[Selected text]
- - -

Mr Couling previously said thousands of people would get a “tap on the shoulder” this year, after security checks were relaxed during the worst phase of the pandemic.
It is thought the drastic measures are being applied as a last resort to only a tiny minority of those cases that are being re-checked for fraud.
One Whitehall source indicated fraudulent activity had been found on up to half of the cases subjected to the most stringent checks.
But Benjamin Morgan of the PILC warned the demands showed a “dystopian culture of suspicion”.
He told the Independent: “It is hard enough for many claimants to submit universal credit claims online in the first place due to digital literacy issues and other vulnerabilities – let alone fulfil such exacting and, frankly, invasive conditions.”
Another claimant told the website: “It was a stressful experience, and I’m tech savvy… These are the sort of people who will probably find themselves in financial hardship in a few months’ time. It seems like [the DWP] is making it up as it goes along.”
Mr Couling confirmed the requests were genuine during an exchange on Twitter.
He said: “Initially we used a ‘trust and protect’ approach.
“We knew some would abuse that, I’ve been very open about that, but it was for the greater good. But we always said we would go back and check. And this is part of that, given restrictions mean we can’t yet use our Jobcentres to the full.”
A spokesperson for the Department for Work and Pensions (DWP) said: “At the start of the pandemic we suspended face-to-face verification of new claims as part of our Trust and Protect scheme to ensure all legitimate claimants got paid.
“We always said we would go back and verify claims, in order to protect the public purse, as some people sadly chose to abuse the temporary arrangements.
“We are now checking cases and have implemented this approach temporarily in a small number of cases where a claimant has been unable to interact with us remotely, ahead of the return of in-person verification at Jobcentres.”

- - -

[Explore the material]
a – From the article on universal credit checks, return the passage that begins with the words containing "One Whitehall source" and ends with "exchange on Twitter.".
b – Answer these questions using the article on universal credit checks:
(i) Who warned that the demands showed a "dystopian culture of suspicion"?
(ii) Where did Mr Couling confirm that the requests were genuine?
(iii) According to the DWP spokesperson, what was suspended at the start of the pandemic?

- - -

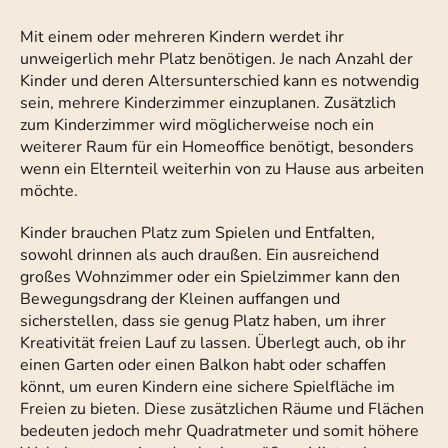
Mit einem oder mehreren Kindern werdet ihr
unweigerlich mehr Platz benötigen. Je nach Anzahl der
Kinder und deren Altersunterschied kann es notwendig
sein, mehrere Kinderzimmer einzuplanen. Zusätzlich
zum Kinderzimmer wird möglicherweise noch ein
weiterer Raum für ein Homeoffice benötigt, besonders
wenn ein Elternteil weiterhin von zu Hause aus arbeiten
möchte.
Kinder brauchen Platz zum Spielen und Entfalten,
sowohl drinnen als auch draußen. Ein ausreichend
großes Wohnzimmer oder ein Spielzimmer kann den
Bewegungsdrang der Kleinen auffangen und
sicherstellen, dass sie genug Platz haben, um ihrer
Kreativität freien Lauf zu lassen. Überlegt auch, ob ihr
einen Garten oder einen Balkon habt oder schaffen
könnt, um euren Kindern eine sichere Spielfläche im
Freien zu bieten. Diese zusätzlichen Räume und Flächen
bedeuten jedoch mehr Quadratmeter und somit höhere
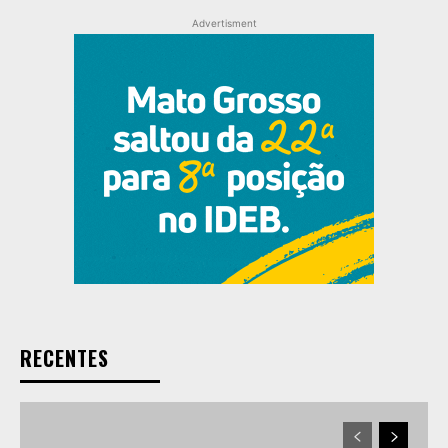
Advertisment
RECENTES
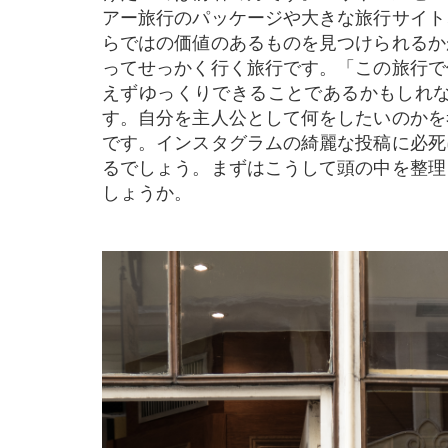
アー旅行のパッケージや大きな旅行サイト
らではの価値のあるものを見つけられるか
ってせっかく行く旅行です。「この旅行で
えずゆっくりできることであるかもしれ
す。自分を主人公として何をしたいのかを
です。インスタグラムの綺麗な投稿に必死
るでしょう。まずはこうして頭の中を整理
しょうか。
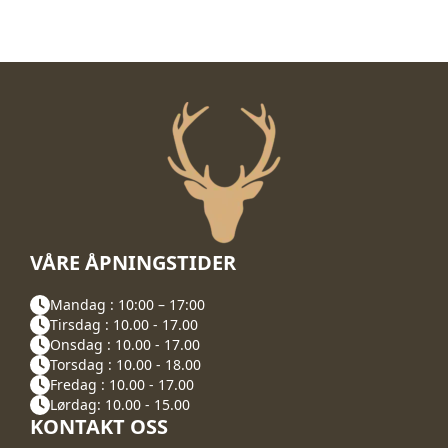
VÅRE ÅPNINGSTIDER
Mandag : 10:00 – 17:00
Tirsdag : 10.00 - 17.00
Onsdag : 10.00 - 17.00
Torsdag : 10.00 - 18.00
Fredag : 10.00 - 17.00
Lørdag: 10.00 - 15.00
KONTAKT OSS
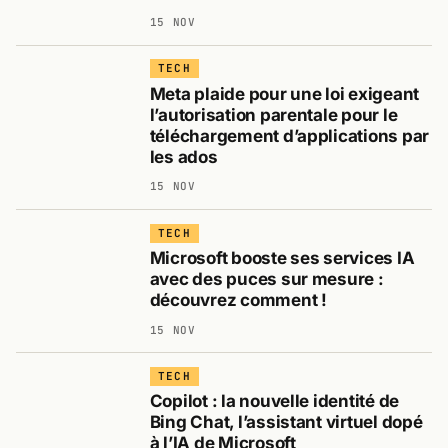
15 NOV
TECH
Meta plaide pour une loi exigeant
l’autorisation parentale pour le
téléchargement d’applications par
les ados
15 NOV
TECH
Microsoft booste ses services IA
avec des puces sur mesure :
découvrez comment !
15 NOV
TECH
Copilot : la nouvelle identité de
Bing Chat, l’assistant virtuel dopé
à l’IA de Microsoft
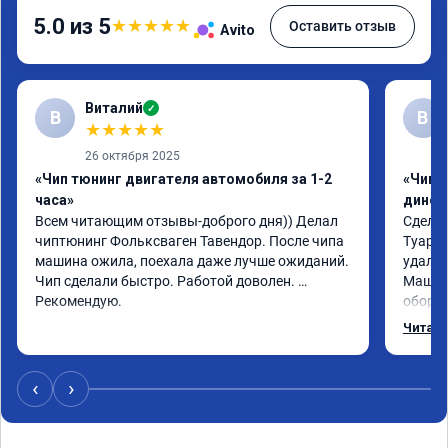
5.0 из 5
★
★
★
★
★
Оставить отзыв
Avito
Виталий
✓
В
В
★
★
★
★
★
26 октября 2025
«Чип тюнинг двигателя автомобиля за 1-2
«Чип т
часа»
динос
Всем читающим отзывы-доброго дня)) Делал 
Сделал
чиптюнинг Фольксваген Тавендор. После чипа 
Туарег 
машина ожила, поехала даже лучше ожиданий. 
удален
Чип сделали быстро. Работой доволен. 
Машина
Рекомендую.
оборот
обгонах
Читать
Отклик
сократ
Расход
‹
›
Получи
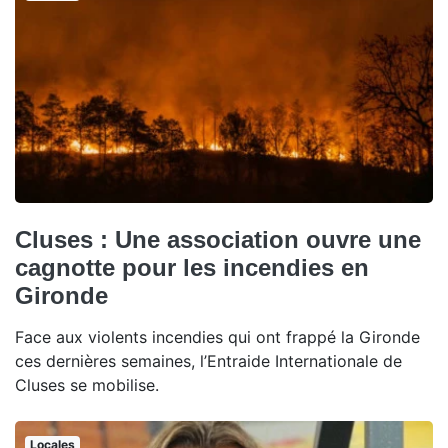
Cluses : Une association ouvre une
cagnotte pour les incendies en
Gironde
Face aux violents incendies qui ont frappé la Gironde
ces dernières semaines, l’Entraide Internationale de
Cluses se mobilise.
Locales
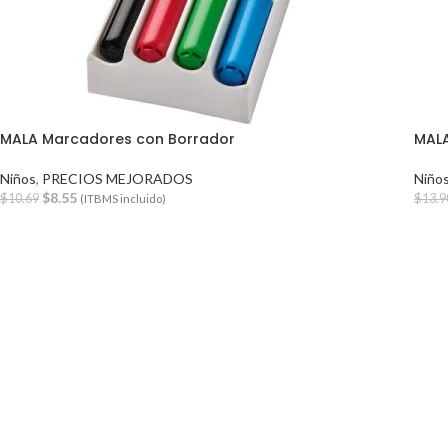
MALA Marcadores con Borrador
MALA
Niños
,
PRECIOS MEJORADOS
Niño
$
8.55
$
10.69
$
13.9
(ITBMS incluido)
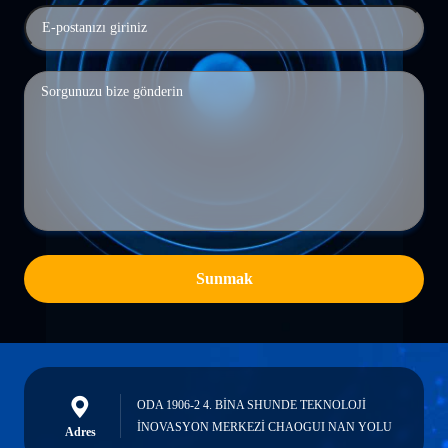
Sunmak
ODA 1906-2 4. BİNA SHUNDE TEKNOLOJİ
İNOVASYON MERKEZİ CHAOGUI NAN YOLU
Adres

- - -

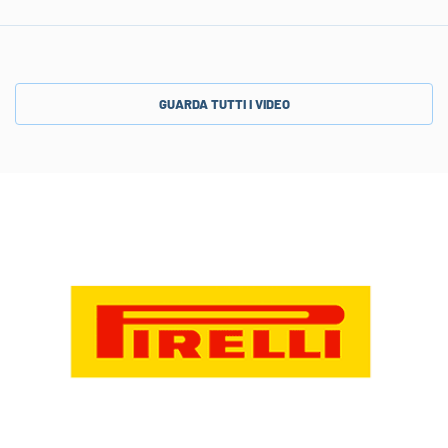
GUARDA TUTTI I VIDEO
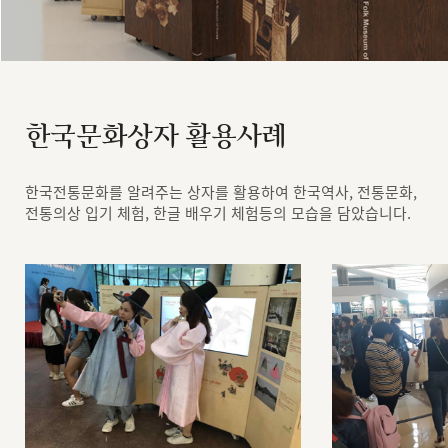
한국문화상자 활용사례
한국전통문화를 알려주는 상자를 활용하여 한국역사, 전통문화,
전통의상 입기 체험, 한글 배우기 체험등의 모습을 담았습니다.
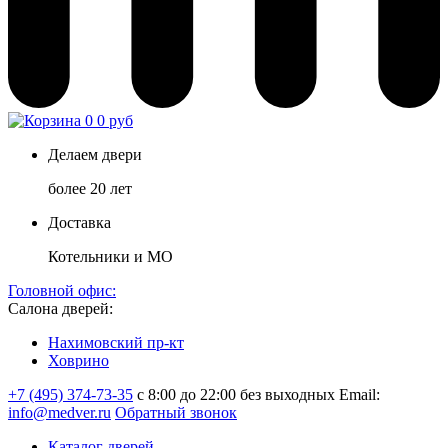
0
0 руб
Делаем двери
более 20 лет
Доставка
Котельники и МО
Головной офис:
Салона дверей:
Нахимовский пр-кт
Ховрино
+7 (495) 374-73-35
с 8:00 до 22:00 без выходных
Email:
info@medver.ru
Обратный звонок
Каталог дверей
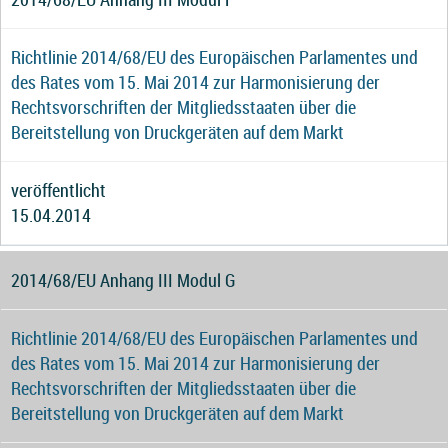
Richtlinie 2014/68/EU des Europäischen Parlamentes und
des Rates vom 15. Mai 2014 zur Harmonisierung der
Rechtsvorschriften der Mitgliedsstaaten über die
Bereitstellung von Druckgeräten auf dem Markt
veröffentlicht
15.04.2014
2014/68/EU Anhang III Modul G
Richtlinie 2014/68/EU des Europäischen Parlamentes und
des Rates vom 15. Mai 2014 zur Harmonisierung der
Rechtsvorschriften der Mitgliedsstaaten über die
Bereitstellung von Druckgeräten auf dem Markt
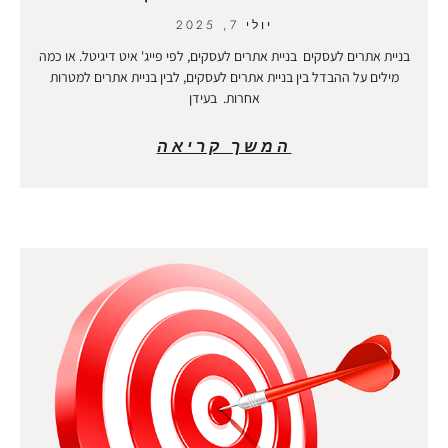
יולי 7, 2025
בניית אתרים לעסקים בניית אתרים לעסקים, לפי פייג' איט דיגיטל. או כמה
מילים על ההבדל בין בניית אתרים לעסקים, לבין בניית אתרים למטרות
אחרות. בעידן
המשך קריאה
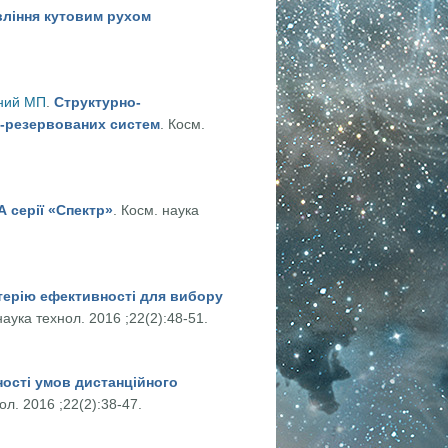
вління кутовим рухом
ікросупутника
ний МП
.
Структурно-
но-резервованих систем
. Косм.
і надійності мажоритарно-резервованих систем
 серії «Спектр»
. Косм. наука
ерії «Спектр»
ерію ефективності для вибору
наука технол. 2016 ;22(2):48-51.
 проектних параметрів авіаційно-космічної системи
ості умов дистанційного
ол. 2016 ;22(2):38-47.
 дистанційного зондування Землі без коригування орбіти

- - -

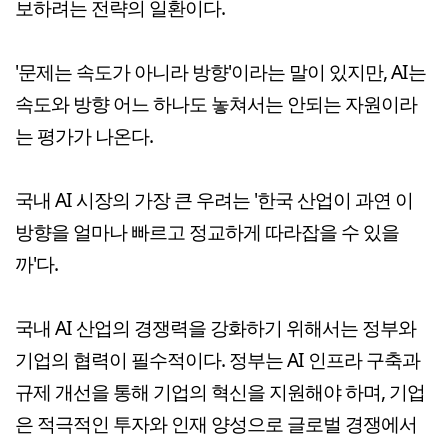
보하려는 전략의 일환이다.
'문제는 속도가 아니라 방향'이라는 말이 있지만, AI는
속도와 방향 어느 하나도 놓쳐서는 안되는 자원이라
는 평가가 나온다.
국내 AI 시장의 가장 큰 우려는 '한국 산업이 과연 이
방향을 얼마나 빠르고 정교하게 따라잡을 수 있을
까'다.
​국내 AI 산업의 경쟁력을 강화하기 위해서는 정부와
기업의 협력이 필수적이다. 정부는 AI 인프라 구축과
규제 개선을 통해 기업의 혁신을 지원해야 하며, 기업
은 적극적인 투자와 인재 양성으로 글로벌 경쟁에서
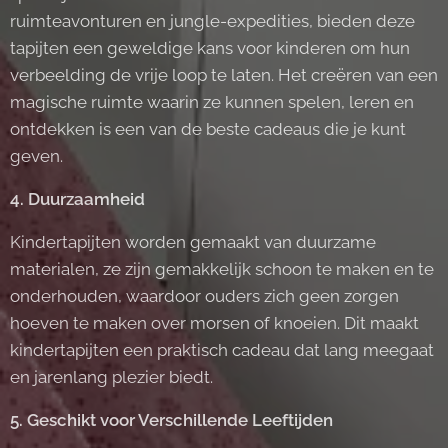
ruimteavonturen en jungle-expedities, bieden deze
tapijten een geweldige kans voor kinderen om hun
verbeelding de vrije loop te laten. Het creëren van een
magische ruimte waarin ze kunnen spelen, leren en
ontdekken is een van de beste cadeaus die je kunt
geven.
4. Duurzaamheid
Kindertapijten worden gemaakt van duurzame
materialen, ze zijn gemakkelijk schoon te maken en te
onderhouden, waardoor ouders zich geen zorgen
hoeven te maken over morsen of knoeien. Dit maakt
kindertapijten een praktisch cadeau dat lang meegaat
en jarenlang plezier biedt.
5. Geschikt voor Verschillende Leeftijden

- - -

[Answers below]
a –
One Whitehall source indicated fraudulent activity had been found on up to half of the cases subjected to the most stringent checks.
But Benjamin Morgan of the PILC warned the demands showed a “dystopian culture of suspicion”.
He told the Independent: “It is hard enough for many claimants to submit universal credit claims online in the first place due to digital literacy issues and other vulnerabilities – let alone fulfil such exacting and, frankly, invasive conditions.”
Another claimant told the website: “It was a stressful experience, and I’m tech savvy… These are the sort of people who will probably find themselves in financial hardship in a few months’ time. It seems like [the DWP] is making it up as it goes along.”
Mr Couling confirmed the requests were genuine during an exchange on Twitter.

b –
(i) Benjamin Morgan of the PILC
(ii) In an exchange on Twitter
(iii) Face-to-face verification of new claims